Selectboard members who are members of the zoning board should not
participate in any discussion of compensation for the zoning board. In
addition, if there is a quorum of the selectboard serving on any other
board, including the zoning board, they must refrain from discussing
issues that are outside the subject of the zoning board – selectboard
matters must only be discussed in a public meeting of the selectboard
(or an executive session of that board.)
23. Cemetery Commission may not limit who
may conduct burials. State law does not give the cemetery
commission the authority to limit who can do burials in the town
cemetery so long as the business complies with the rules of the
cemetery. The commission may make reasonable rules for the use, care
and management of the cemetery. This power probably would not permit
the commission to identify what funeral homes or crematoria are
permitted to bury people in the cemetery. However, the commission can
establish rules that require all funeral homes and crematoria who
conduct burials to be licensed by the state, and the commission can
require these businesses to follow the particular rules of the
cemetery. If they fail to do so, then the commission could reasonably
prevent them from conducting burials at the cemetery. 18 V.S.A. §
5305.
24. Selectboard can request fence viewer
to examine fences and divide costs between landowners. Upon
request of the selectboard, the fence viewers shall examine fences
within the town and must determine who is responsible for maintaining
the fence dividing two parcels. 24 V.S.A. § 3810. When the land is
being pastured without a division fence by both adjoining property
owners then the fence viewer can be asked to decide how many animals
each can put on the land. 24 V.S.A. § 3804. The fence viewer can also
determine where a fence should be placed if the fence cannot be placed
along the property line because of water or other impediments, and the
owners can not agree on where it should be built. The fence viewer may
not decide a boundary line or decide on ownership of land. 24
V.S.A. § 3802. See Camp v. Camp, 59 Vt. 667 (1887); Shaw v.

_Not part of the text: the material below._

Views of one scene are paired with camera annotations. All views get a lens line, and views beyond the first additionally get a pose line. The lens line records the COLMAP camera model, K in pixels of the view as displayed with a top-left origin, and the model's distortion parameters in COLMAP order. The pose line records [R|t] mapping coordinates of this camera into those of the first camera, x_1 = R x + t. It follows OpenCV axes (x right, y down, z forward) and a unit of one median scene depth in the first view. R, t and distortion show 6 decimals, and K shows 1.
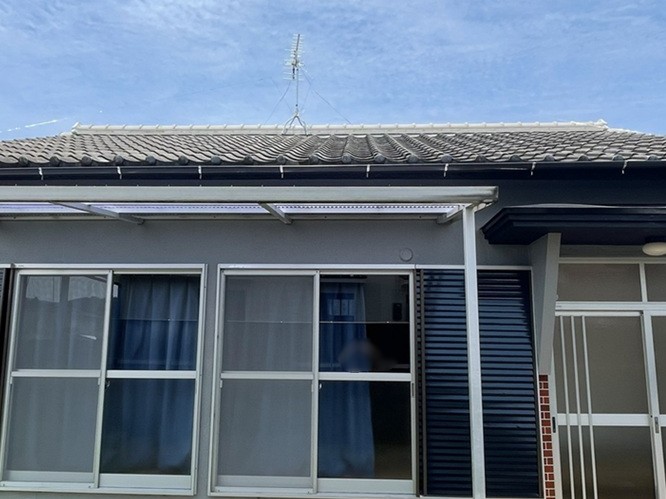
lens RADIAL K [[593.1, 0, 332.8], [0, 593.1, 250.1], [0, 0, 1]] dist [-0.009558, -0.008310]
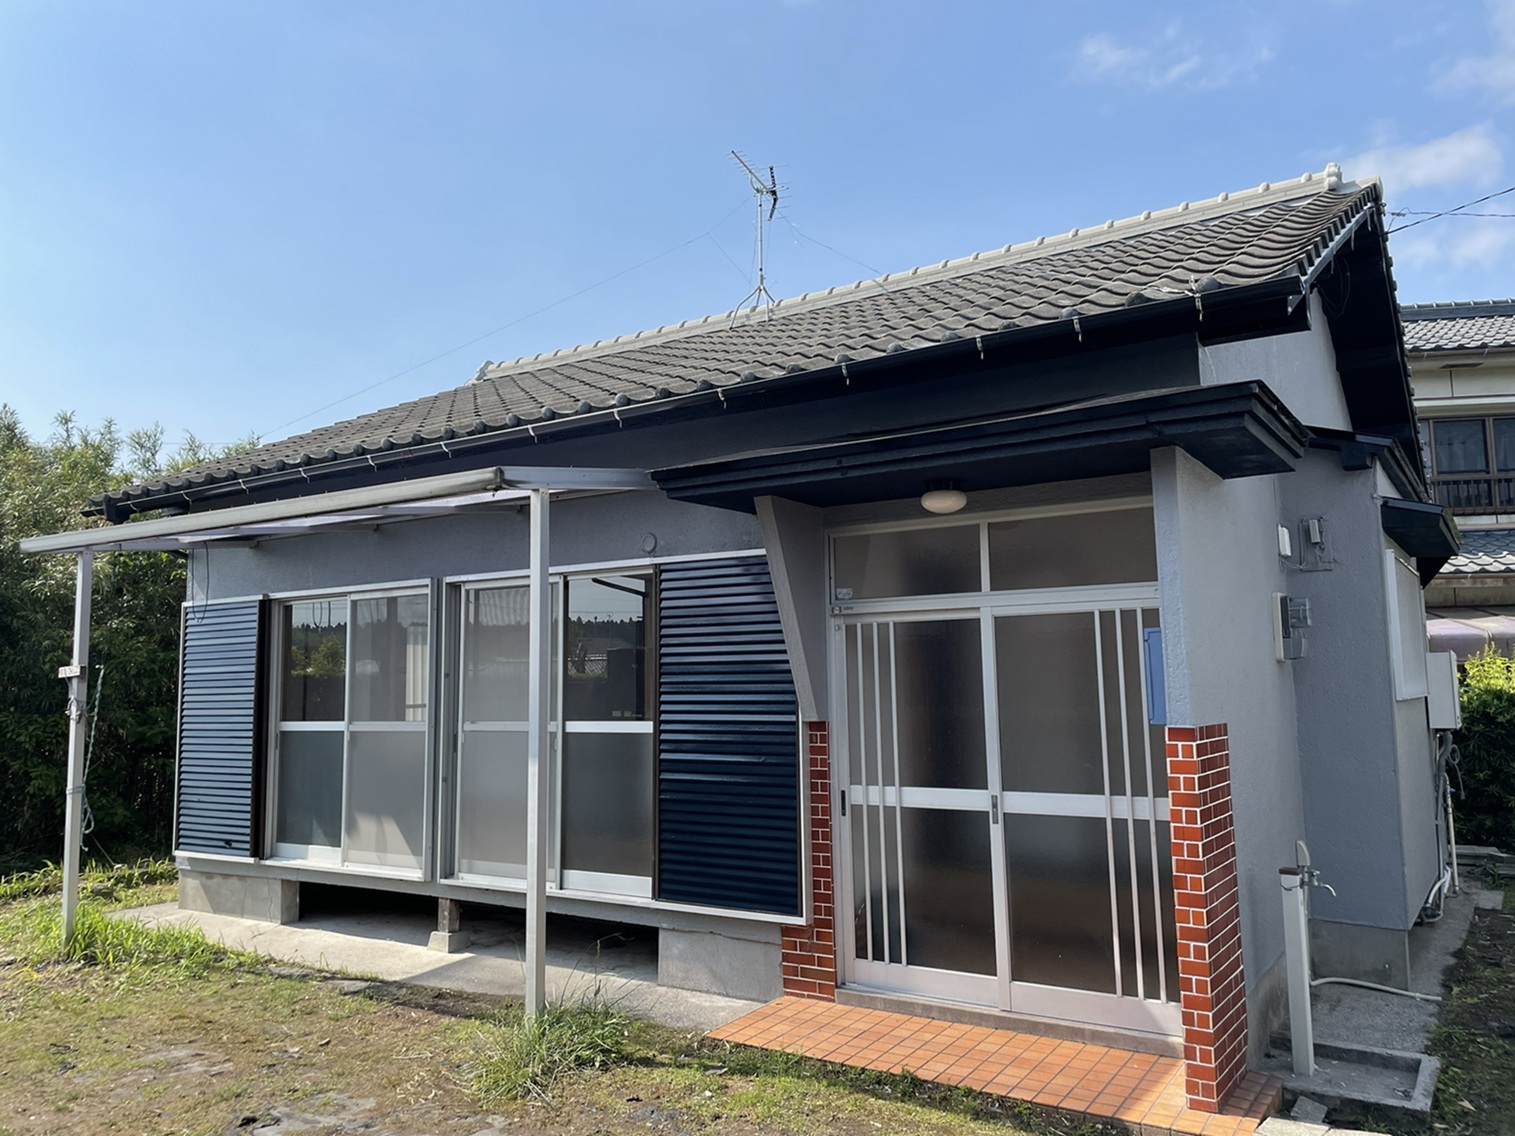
lens RADIAL K [[1157.4, 0, 757.2], [0, 1157.4, 566.0], [0, 0, 1]] dist [0.069127, -0.001398]
pose [[0.856690, -0.075862, -0.510223, 0.903062], [0.109543, 0.993321, 0.036238, -0.000067], [0.504067, -0.086936, 0.859278, -0.048298]]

Gilfillan, 22 Vt. 565 (1850).
25. Fence viewer cannot require landowner
or occupant to pay for fence if he/she keeps no livestock. In 1989
the Vermont Supreme Court found 24 V.S.A. § 3802 unconstitutional.
Section 3802 requires abutting landowners to pay a portion of the
costs to maintain a fence that separates his or her property from the
neighboring parcel. Choquette v. Perrault, 153 Vt. 45 (1989).
The court reasoned that the change in land use patterns in Vermont
means that the fence law more and more often applies to landowners
without livestock. The court concluded that in such situations the
fence law is burdensome, arbitrary and confiscatory, and is thus,
unconstitutional. For this reason, the fence viewer can only require
the landowner or occupant who owns livestock to pay the cost of
maintaining the fence.
26. Appeals from decisions of fence
viewers must be made within two hours of the decision. It is a
little know fact that the shortest period for bringing appeal
is from decisions of the fence viewer. Vermont law permits fence
viewer decisions to be appealed to the district or superior court –
but only if the appeal is taken within two hours of the rendition of
the decision. 24 V.S.A. § 3810.
In our monthly Opinions we provide what we
believe the law requires based upon our legal judgment, years of
observing Vermont’s local government practices, and Vermont Court
decisions. This information is intended as a reference guide only and
should not replace the advice of legal counsel.